───── RECORDS FOR THIS EXERCISE

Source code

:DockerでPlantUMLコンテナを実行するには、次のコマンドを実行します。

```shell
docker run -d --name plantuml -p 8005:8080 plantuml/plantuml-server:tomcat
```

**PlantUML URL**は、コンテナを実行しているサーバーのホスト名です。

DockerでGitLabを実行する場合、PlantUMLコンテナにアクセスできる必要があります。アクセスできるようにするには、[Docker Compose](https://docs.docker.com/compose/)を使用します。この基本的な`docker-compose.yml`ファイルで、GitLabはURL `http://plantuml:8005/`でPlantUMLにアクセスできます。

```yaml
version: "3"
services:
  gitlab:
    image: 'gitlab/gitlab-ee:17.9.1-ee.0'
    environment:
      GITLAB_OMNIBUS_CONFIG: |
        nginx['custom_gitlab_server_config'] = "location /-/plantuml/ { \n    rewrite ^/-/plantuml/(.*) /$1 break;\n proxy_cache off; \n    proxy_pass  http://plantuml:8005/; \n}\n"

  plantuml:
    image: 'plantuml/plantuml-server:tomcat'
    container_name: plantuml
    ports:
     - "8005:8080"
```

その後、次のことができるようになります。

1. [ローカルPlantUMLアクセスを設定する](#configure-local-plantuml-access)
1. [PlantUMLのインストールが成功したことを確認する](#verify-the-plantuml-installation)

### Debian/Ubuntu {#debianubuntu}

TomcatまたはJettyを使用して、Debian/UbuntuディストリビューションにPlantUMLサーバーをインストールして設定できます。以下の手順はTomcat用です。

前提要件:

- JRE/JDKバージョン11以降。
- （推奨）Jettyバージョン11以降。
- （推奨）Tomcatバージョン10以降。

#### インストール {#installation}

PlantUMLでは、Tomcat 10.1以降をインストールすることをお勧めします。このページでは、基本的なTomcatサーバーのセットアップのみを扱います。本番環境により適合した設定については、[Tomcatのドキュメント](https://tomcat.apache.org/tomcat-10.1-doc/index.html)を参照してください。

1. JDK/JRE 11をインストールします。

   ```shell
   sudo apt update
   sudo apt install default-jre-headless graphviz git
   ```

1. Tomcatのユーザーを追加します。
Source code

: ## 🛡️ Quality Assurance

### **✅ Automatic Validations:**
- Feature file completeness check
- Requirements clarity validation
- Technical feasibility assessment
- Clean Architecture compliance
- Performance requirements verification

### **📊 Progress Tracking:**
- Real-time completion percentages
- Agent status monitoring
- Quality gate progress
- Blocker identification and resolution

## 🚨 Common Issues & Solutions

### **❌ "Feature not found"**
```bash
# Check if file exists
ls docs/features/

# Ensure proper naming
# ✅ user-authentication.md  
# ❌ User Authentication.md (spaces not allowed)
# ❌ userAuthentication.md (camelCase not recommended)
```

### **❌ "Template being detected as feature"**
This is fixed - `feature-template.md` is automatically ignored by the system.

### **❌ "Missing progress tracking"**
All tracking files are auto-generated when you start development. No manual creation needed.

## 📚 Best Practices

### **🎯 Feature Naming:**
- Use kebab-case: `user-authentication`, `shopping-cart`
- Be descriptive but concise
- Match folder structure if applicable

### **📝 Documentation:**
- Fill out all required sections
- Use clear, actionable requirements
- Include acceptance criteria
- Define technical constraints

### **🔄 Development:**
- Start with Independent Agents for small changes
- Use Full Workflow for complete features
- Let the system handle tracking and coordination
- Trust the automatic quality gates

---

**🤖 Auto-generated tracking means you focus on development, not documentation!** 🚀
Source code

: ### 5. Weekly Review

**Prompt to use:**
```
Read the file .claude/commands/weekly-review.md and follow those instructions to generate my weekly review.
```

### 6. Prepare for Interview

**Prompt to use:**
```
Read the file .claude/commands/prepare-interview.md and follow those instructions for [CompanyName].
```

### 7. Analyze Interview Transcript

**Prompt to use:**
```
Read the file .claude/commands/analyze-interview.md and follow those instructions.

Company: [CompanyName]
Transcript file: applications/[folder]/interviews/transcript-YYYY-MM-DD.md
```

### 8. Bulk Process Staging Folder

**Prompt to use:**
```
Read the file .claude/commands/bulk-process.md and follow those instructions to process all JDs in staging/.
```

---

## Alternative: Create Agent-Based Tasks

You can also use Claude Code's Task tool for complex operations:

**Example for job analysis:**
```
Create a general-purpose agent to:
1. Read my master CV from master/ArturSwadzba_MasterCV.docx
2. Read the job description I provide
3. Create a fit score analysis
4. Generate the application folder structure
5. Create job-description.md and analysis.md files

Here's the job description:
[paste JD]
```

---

──────────

* THE PROBLEM:
In full and word for word, set down the records shown above.

* RESULT OF THIS TASK:
Source code

:DockerでPlantUMLコンテナを実行するには、次のコマンドを実行します。

```shell
docker run -d --name plantuml -p 8005:8080 plantuml/plantuml-server:tomcat
```

**PlantUML URL**は、コンテナを実行しているサーバーのホスト名です。

DockerでGitLabを実行する場合、PlantUMLコンテナにアクセスできる必要があります。アクセスできるようにするには、[Docker Compose](https://docs.docker.com/compose/)を使用します。この基本的な`docker-compose.yml`ファイルで、GitLabはURL `http://plantuml:8005/`でPlantUMLにアクセスできます。

```yaml
version: "3"
services:
  gitlab:
    image: 'gitlab/gitlab-ee:17.9.1-ee.0'
    environment:
      GITLAB_OMNIBUS_CONFIG: |
        nginx['custom_gitlab_server_config'] = "location /-/plantuml/ { \n    rewrite ^/-/plantuml/(.*) /$1 break;\n proxy_cache off; \n    proxy_pass  http://plantuml:8005/; \n}\n"

  plantuml:
    image: 'plantuml/plantuml-server:tomcat'
    container_name: plantuml
    ports:
     - "8005:8080"
```

その後、次のことができるようになります。

1. [ローカルPlantUMLアクセスを設定する](#configure-local-plantuml-access)
1. [PlantUMLのインストールが成功したことを確認する](#verify-the-plantuml-installation)

### Debian/Ubuntu {#debianubuntu}

TomcatまたはJettyを使用して、Debian/UbuntuディストリビューションにPlantUMLサーバーをインストールして設定できます。以下の手順はTomcat用です。

前提要件:

- JRE/JDKバージョン11以降。
- （推奨）Jettyバージョン11以降。
- （推奨）Tomcatバージョン10以降。

#### インストール {#installation}

PlantUMLでは、Tomcat 10.1以降をインストールすることをお勧めします。このページでは、基本的なTomcatサーバーのセットアップのみを扱います。本番環境により適合した設定については、[Tomcatのドキュメント](https://tomcat.apache.org/tomcat-10.1-doc/index.html)を参照してください。

1. JDK/JRE 11をインストールします。

   ```shell
   sudo apt update
   sudo apt install default-jre-headless graphviz git
   ```

1. Tomcatのユーザーを追加します。
Source code

: ## 🛡️ Quality Assurance

### **✅ Automatic Validations:**
- Feature file completeness check
- Requirements clarity validation
- Technical feasibility assessment
- Clean Architecture compliance
- Performance requirements verification

### **📊 Progress Tracking:**
- Real-time completion percentages
- Agent status monitoring
- Quality gate progress
- Blocker identification and resolution

## 🚨 Common Issues & Solutions

### **❌ "Feature not found"**
```bash
# Check if file exists
ls docs/features/

# Ensure proper naming
# ✅ user-authentication.md  
# ❌ User Authentication.md (spaces not allowed)
# ❌ userAuthentication.md (camelCase not recommended)
```

### **❌ "Template being detected as feature"**
This is fixed - `feature-template.md` is automatically ignored by the system.

### **❌ "Missing progress tracking"**
All tracking files are auto-generated when you start development. No manual creation needed.

## 📚 Best Practices

### **🎯 Feature Naming:**
- Use kebab-case: `user-authentication`, `shopping-cart`
- Be descriptive but concise
- Match folder structure if applicable

### **📝 Documentation:**
- Fill out all required sections
- Use clear, actionable requirements
- Include acceptance criteria
- Define technical constraints

### **🔄 Development:**
- Start with Independent Agents for small changes
- Use Full Workflow for complete features
- Let the system handle tracking and coordination
- Trust the automatic quality gates

---

**🤖 Auto-generated tracking means you focus on development, not documentation!** 🚀
Source code

: ### 5. Weekly Review

**Prompt to use:**
```
Read the file .claude/commands/weekly-review.md and follow those instructions to generate my weekly review.
```

### 6. Prepare for Interview

**Prompt to use:**
```
Read the file .claude/commands/prepare-interview.md and follow those instructions for [CompanyName].
```

### 7. Analyze Interview Transcript

**Prompt to use:**
```
Read the file .claude/commands/analyze-interview.md and follow those instructions.

Company: [CompanyName]
Transcript file: applications/[folder]/interviews/transcript-YYYY-MM-DD.md
```

### 8. Bulk Process Staging Folder

**Prompt to use:**
```
Read the file .claude/commands/bulk-process.md and follow those instructions to process all JDs in staging/.
```

---

## Alternative: Create Agent-Based Tasks

You can also use Claude Code's Task tool for complex operations:

**Example for job analysis:**
```
Create a general-purpose agent to:
1. Read my master CV from master/ArturSwadzba_MasterCV.docx
2. Read the job description I provide
3. Create a fit score analysis
4. Generate the application folder structure
5. Create job-description.md and analysis.md files

Here's the job description:
[paste JD]
```

---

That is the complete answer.